Java: Unicode
Unicode is a system of encoding characters. All characters and Strings in Java use the Unicode encoding, which allows truly international programming.
About Unicode
- The Unicode effort is not coordinated with Java. At the time that Java was started, all 50,000 defined Unicode characters could be reprensented with 16 bits (2 bytes). Consequently, Java used the 2-byte (sometimes called UTF-16) representation for characters.
- ASCII. Most programming languages before Java (C/C++, Pascal, Basic, ...) use an 8-bit encoding of ASCII (American Standard Coding for Information Interchange). ASCII only defines the first 128 characters, and the other 128 values are often used for various extensions.
- All of the world's major human languages can be represented in Unicode (including Chinese, Japanese, and Korean).
- The first 64 characters of Unicode have the same values as the equivalent ASCII characters. The first 128 characters are the same as ISO-8895-1 Latin-1.

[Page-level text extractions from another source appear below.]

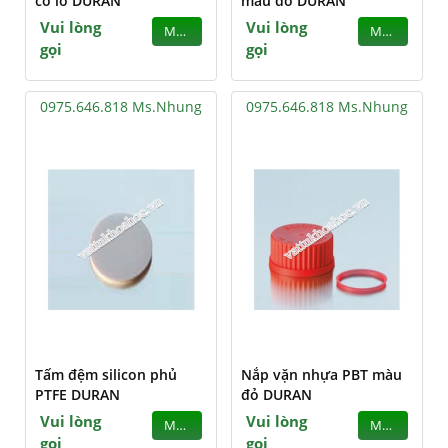
có lỗ DURAN
màu đỏ DURAN
Vui lòng
Vui lòng
MUA
MUA
gọi
gọi
0975.646.818 Ms.Nhung
0975.646.818 Ms.Nhung
Tấm đệm silicon phủ
Nắp vặn nhựa PBT màu
PTFE DURAN
đỏ DURAN
Vui lòng
Vui lòng
MUA
MUA
gọi
gọi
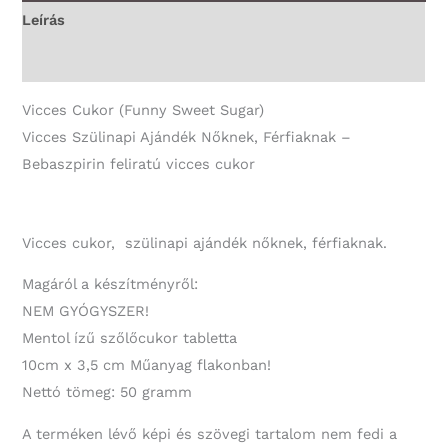
Ajándék
Leírás
mennyiség
További információk
Vicces Cukor (Funny Sweet Sugar)
Vicces Szülinapi Ajándék Nőknek, Férfiaknak –
Bebaszpirin feliratú vicces cukor
Vicces cukor, szülinapi ajándék nőknek, férfiaknak.
Magáról a készítményről:
NEM GYÓGYSZER!
Mentol ízű szőlőcukor tabletta
10cm x 3,5 cm Műanyag flakonban!
Nettó tömeg: 50 gramm
A terméken lévő képi és szövegi tartalom nem fedi a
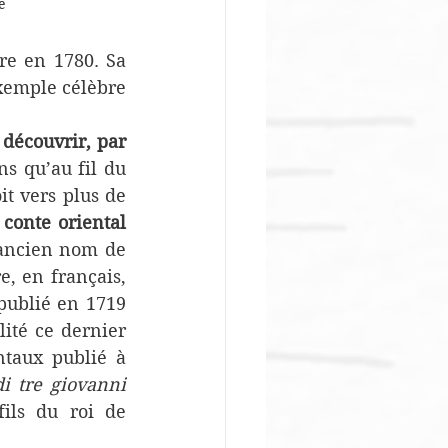
e
re en 1780. Sa 
xemple célèbre 
 découvrir, par 
ns qu’au fil du 
t vers plus de 
 
conte oriental
’ancien nom de 
, en français, 
 publié en 1719 
ité ce dernier 
ntaux publié à 
i tre giovanni 
ils du roi de 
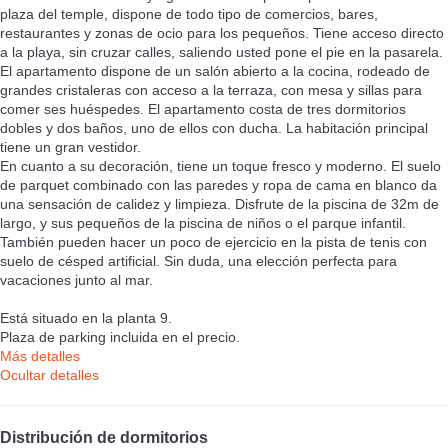
plaza del temple, dispone de todo tipo de comercios, bares,
restaurantes y zonas de ocio para los pequeños. Tiene acceso directo
a la playa, sin cruzar calles, saliendo usted pone el pie en la pasarela.
El apartamento dispone de un salón abierto a la cocina, rodeado de
grandes cristaleras con acceso a la terraza, con mesa y sillas para
comer ses huéspedes. El apartamento costa de tres dormitorios
dobles y dos baños, uno de ellos con ducha. La habitación principal
tiene un gran vestidor.
En cuanto a su decoración, tiene un toque fresco y moderno. El suelo
de parquet combinado con las paredes y ropa de cama en blanco da
una sensación de calidez y limpieza. Disfrute de la piscina de 32m de
largo, y sus pequeños de la piscina de niños o el parque infantil.
También pueden hacer un poco de ejercicio en la pista de tenis con
suelo de césped artificial. Sin duda, una elección perfecta para
vacaciones junto al mar.
Está situado en la planta 9.
Plaza de parking incluida en el precio.
Más detalles
Ocultar detalles
Distribución de dormitorios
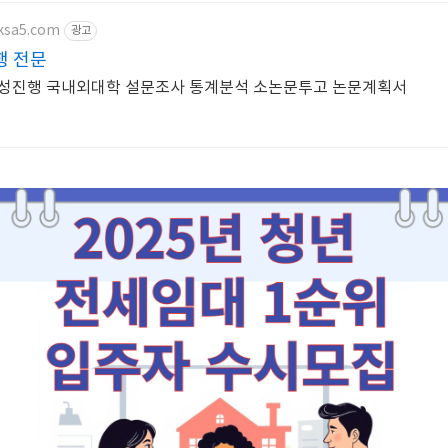
ksa5.com
광고
행 전문
작성진행 국내외대학 설문조사 통계분석 소논문투고 논문계획서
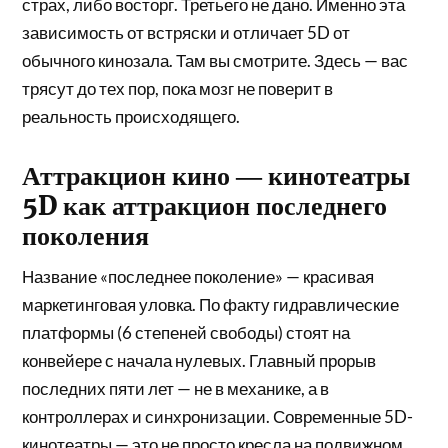
страх, либо восторг. Третьего не дано. Именно эта
зависимость от встряски и отличает 5D от
обычного кинозала. Там вы смотрите. Здесь — вас
трясут до тех пор, пока мозг не поверит в
реальность происходящего.
Аттракцион кино ― кинотеатры
5D как аттракцион последнего
поколения
Название «последнее поколение» — красивая
маркетинговая уловка. По факту гидравлические
платформы (6 степеней свободы) стоят на
конвейере с начала нулевых. Главный прорыв
последних пяти лет — не в механике, а в
контроллерах и синхронизации. Современные 5D-
кинотеатры — это не просто кресла на подвижном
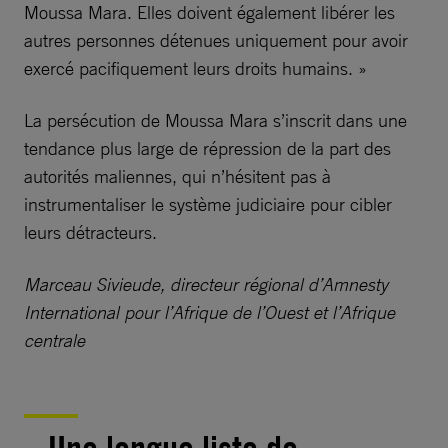
Moussa Mara. Elles doivent également libérer les
autres personnes détenues uniquement pour avoir
exercé pacifiquement leurs droits humains. »
La persécution de Moussa Mara s’inscrit dans une
tendance plus large de répression de la part des
autorités maliennes, qui n’hésitent pas à
instrumentaliser le système judiciaire pour cibler
leurs détracteurs.
Marceau Sivieude, directeur régional d’Amnesty
International pour l’Afrique de l’Ouest et l’Afrique
centrale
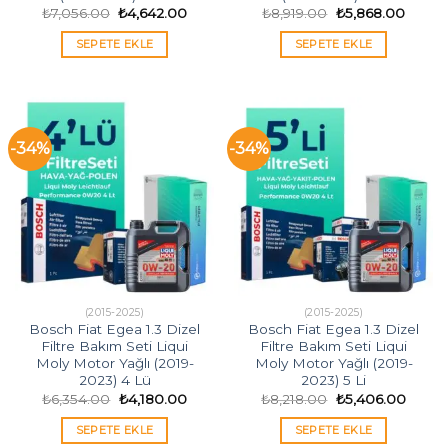
Orijinal
Şu
Orijinal
Şu
₺
7,056.00
₺
4,642.00
₺
8,919.00
₺
5,868.00
fiyat:
andaki
fiyat:
andak
₺7,056.00.
fiyat:
₺8,919.00.
fiyat:
SEPETE EKLE
SEPETE EKLE
₺4,642.00.
₺5,868
-34%
-34%
(2015-2025)
(2015-2025)
Bosch Fiat Egea 1.3 Dizel
Bosch Fiat Egea 1.3 Dizel
Filtre Bakım Seti Liqui
Filtre Bakım Seti Liqui
Moly Motor Yağlı (2019-
Moly Motor Yağlı (2019-
2023) 4 Lü
2023) 5 Li
Orijinal
Şu
Orijinal
Şu
₺
6,354.00
₺
4,180.00
₺
8,218.00
₺
5,406.00
fiyat:
andaki
fiyat:
andak
₺6,354.00.
fiyat:
₺8,218.00.
fiyat:
SEPETE EKLE
SEPETE EKLE
₺4,180.00.
₺5,40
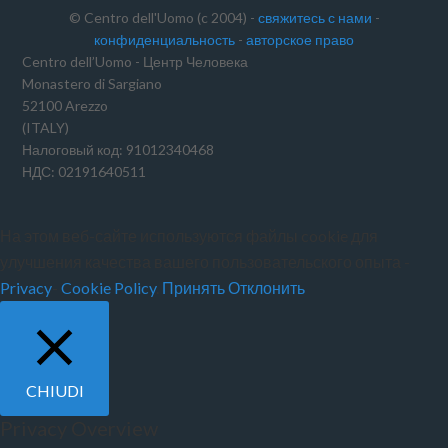
© Centro dell'Uomo (c 2004) -
свяжитесь с нами
-
конфиденциальность
-
авторское право
Centro dell’Uomo - Центр Человека
Monastero di Sargiano
52100 Arezzo
(ITALY)
Налоговый код: 91012340468
НДС: 02191640511
На этом веб-сайте используются файлы cookie для
улучшения качества вашего пользовательского опыта -
Privacy
-
Cookie Policy
.
Принять
Отклонить
CHIUDI
Privacy Overview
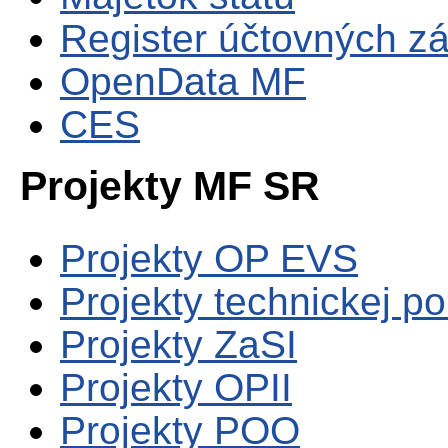
Register účtovných zá
OpenData MF
CES
Projekty MF SR
Projekty OP EVS
Projekty technickej p
Projekty ZaSI
Projekty OPII
Projekty POO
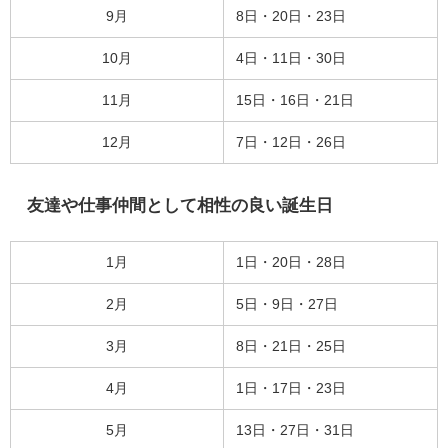
9月
8日・20日・23日
10月
4日・11日・30日
11月
15日・16日・21日
12月
7日・12日・26日
友達や仕事仲間として相性の良い誕生日
1月
1日・20日・28日
2月
5日・9日・27日
3月
8日・21日・25日
4月
1日・17日・23日
5月
13日・27日・31日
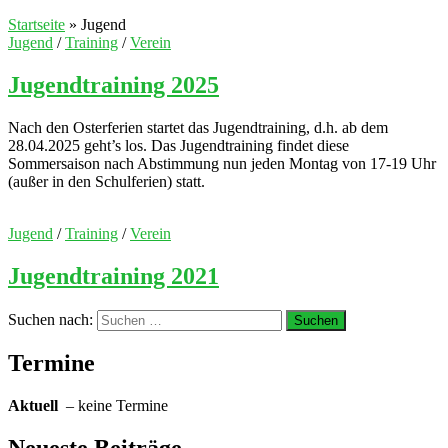
Startseite
»
Jugend
Jugend
/
Training
/
Verein
Jugendtraining 2025
Nach den Osterferien startet das Jugendtraining, d.h. ab dem
28.04.2025 geht’s los. Das Jugendtraining findet diese
Sommersaison nach Abstimmung nun jeden Montag von 17-19 Uhr
(außer in den Schulferien) statt.
Jugend
/
Training
/
Verein
Jugendtraining 2021
Suchen nach:
Termine
Aktuell
– keine Termine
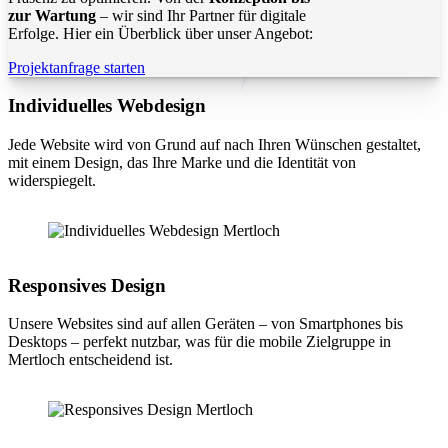
zur Wartung
– wir sind Ihr Partner für digitale
Erfolge. Hier ein Überblick über unser Angebot:
Projektanfrage starten
Individuelles Webdesign
Jede Website wird von Grund auf nach Ihren Wünschen gestaltet,
mit einem Design, das Ihre Marke und die Identität von
widerspiegelt.
Responsives Design
Unsere Websites sind auf allen Geräten – von Smartphones bis
Desktops – perfekt nutzbar, was für die mobile Zielgruppe in
Mertloch entscheidend ist.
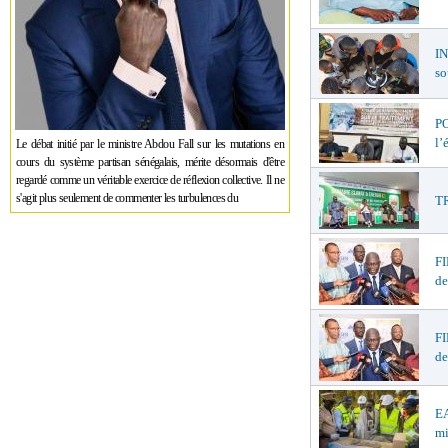
I
so
PO
l’
Le débat initié par le ministre Abdou Fall sur les mutations en
cours du système partisan sénégalais, mérite désormais d'être
regardé comme un véritable exercice de réflexion collective. Il ne
s'agit plus seulement de commenter les turbulences du
TR
F
de
F
de
EA
mi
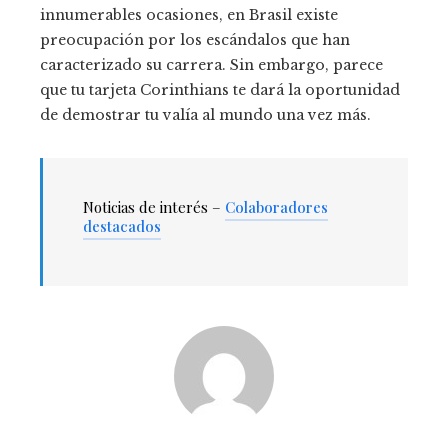
innumerables ocasiones, en Brasil existe
preocupación por los escándalos que han
caracterizado su carrera. Sin embargo, parece
que tu tarjeta Corinthians te dará la oportunidad
de demostrar tu valía al mundo una vez más.
Noticias de interés –
Colaboradores
destacados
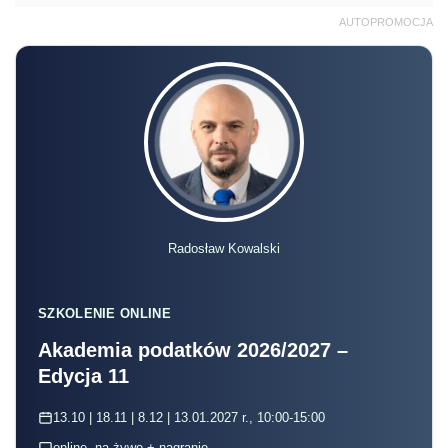
AUTOPROMOCJA
Radosław Kowalski
SZKOLENIE ONLINE
Akademia podatków 2026/2027 –
Edycja 11
13.10 | 18.11 | 8.12 | 13.01.2027 r., 10:00-15:00
online, na żywo + nagranie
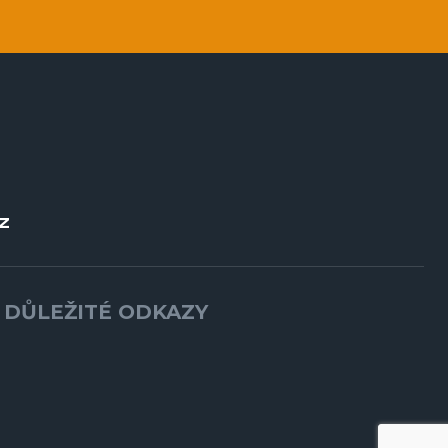
Z
DŮLEŽITÉ ODKAZY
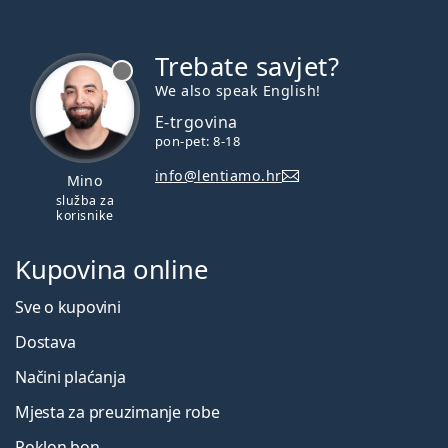
Trebate savjet?
je offline
We also speak English!
E-trgovina
pon-pet: 8-18
info@lentiamo.hr
Mino
služba za
korisnike
Kupovina online
Sve o kupovini
Dostava
Načini plaćanja
Mjesta za preuzimanje robe
Poklon bon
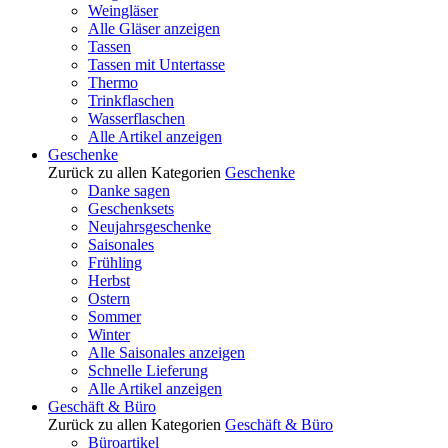
Weingläser
Alle Gläser anzeigen
Tassen
Tassen mit Untertasse
Thermo
Trinkflaschen
Wasserflaschen
Alle Artikel anzeigen
Geschenke
Zurück zu allen Kategorien
Geschenke
Danke sagen
Geschenksets
Neujahrsgeschenke
Saisonales
Frühling
Herbst
Ostern
Sommer
Winter
Alle Saisonales anzeigen
Schnelle Lieferung
Alle Artikel anzeigen
Geschäft & Büro
Zurück zu allen Kategorien
Geschäft & Büro
Büroartikel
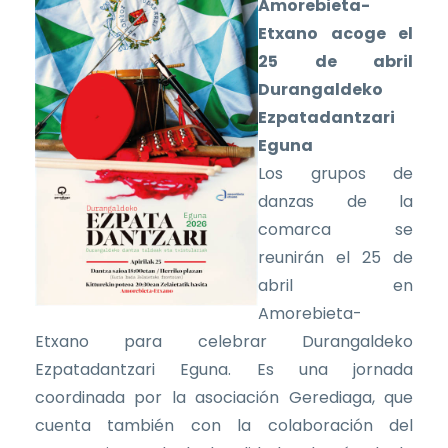
Amorebieta-
Etxano acoge el
25 de abril
Durangaldeko
Ezpatadantzari
Eguna
Los grupos de
danzas de la
comarca se
reunirán el 25 de
abril en
Amorebieta-
Etxano para celebrar Durangaldeko
Ezpatadantzari Eguna. Es una jornada
coordinada por la asociación Gerediaga, que
cuenta también con la colaboración del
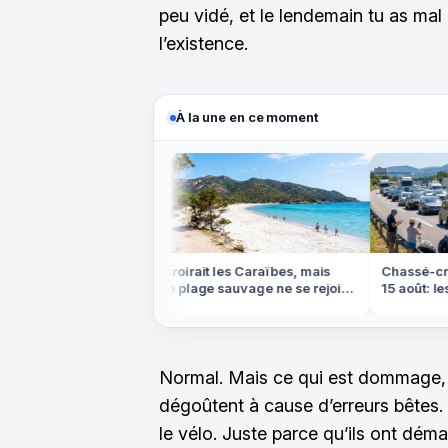
peu vidé, et le lendemain tu as mal
l’existence.
À la une en ce moment
ns les bayous de
On croirait les Caraïbes, mais
Chassé-croi
e labyrinthe
cette plage sauvage ne se rejoint
15 août: les j
dée
qu'à pied ou en bateau
éviter absol
Normal. Mais ce qui est dommage,
dégoûtent à cause d’erreurs bêtes. 
le vélo. Juste parce qu’ils ont dé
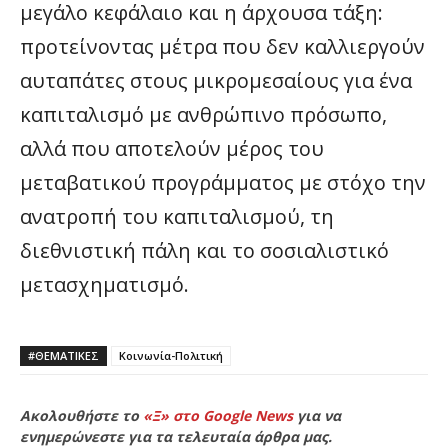
μεγάλο κεφάλαιο και η άρχουσα τάξη:
προτείνοντας μέτρα που δεν καλλιεργούν
αυταπάτες στους μικρομεσαίους για ένα
καπιταλισμό με ανθρώπινο πρόσωπο,
αλλά που αποτελούν μέρος του
μεταβατικού προγράμματος με στόχο την
ανατροπή του καπιταλισμού, τη
διεθνιστική πάλη και το σοσιαλιστικό
μετασχηματισμό.
#ΘΕΜΑΤΙΚΈΣ
Κοινωνία-Πολιτική
Ακολουθήστε το
«Ξ» στο Google News
για να
ενημερώνεστε για τα τελευταία άρθρα μας.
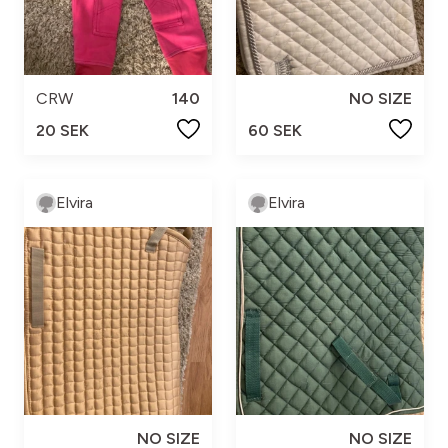
CRW
140
NO SIZE
20 SEK
60 SEK
Elvira
Elvira
NO SIZE
NO SIZE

However, Unicode, now at version 4.0, has defined more characters than fit into two bytes. To accommodate this unfortunate occurrance, Java 5 has added facilities to work with surrogate pairs, which can represent characters with multiple character codes. As a practical matter, most Java programs are written with the assumption that all characters are two bytes. The characters that don't fit into two bytes are largely unused, so it doesn't seem to be a serious deficiency. We'll see how this works out in the future.
Unicode Fonts
Altho Java stores characters as Unicode, there are still some very practical operating system problems in entering or displaying many Unicode characters. Most fonts display only a very small subset of all Unicode characters, typically about 100 different characters.
References
- www.unicode.org.
- Counting Characters From Tom White's blog.